■ Work required: Pull out each line of the rows below that contains the word "small", and reproduce every one of those lines in full.
'''
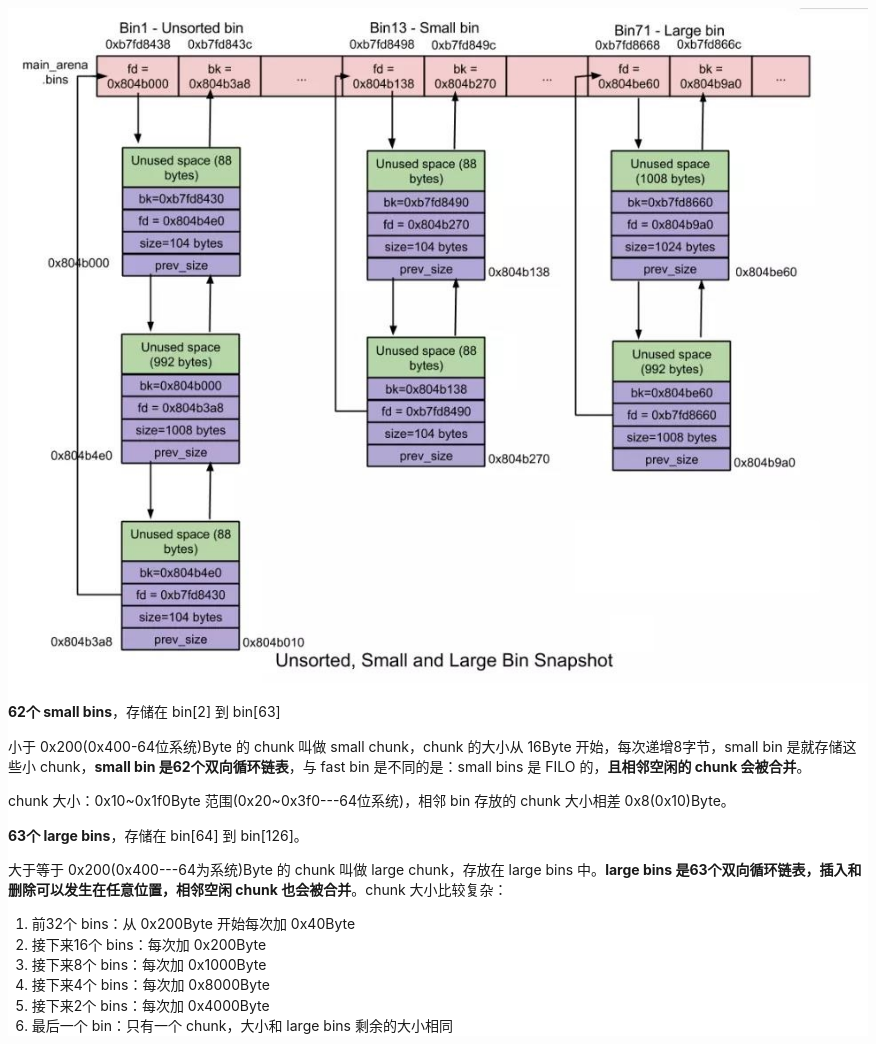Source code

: ![img](.\Photo\vector_expand_10.jpg)

**62个 small bins**，存储在 bin[2] 到 bin[63]

小于 0x200(0x400-64位系统)Byte 的 chunk 叫做 small chunk，chunk 的大小从 16Byte 开始，每次递增8字节，small bin 是就存储这些小 chunk，**small bin 是62个双向循环链表**，与 fast bin 是不同的是：small bins 是 FILO 的，**且相邻空闲的 chunk 会被合并**。

chunk 大小：0x10\~0x1f0Byte 范围(0x20~0x3f0---64位系统)，相邻 bin 存放的 chunk 大小相差 0x8(0x10)Byte。

**63个 large bins**，存储在 bin[64] 到 bin[126]。

大于等于 0x200(0x400---64为系统)Byte 的 chunk 叫做 large chunk，存放在 large bins 中。**large bins 是63个双向循环链表，插入和删除可以发生在任意位置，相邻空闲 chunk 也会被合并**。chunk 大小比较复杂：

1. 前32个 bins：从 0x200Byte 开始每次加 0x40Byte
2. 接下来16个 bins：每次加 0x200Byte
3. 接下来8个 bins：每次加 0x1000Byte
4. 接下来4个 bins：每次加 0x8000Byte
5. 接下来2个 bins：每次加 0x4000Byte
6. 最后一个 bin：只有一个 chunk，大小和 large bins 剩余的大小相同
'''
■ Written answer:
**62个 small bins**，存储在 bin[2] 到 bin[63]
小于 0x200(0x400-64位系统)Byte 的 chunk 叫做 small chunk，chunk 的大小从 16Byte 开始，每次递增8字节，small bin 是就存储这些小 chunk，**small bin 是62个双向循环链表**，与 fast bin 是不同的是：small bins 是 FILO 的，**且相邻空闲的 chunk 会被合并**。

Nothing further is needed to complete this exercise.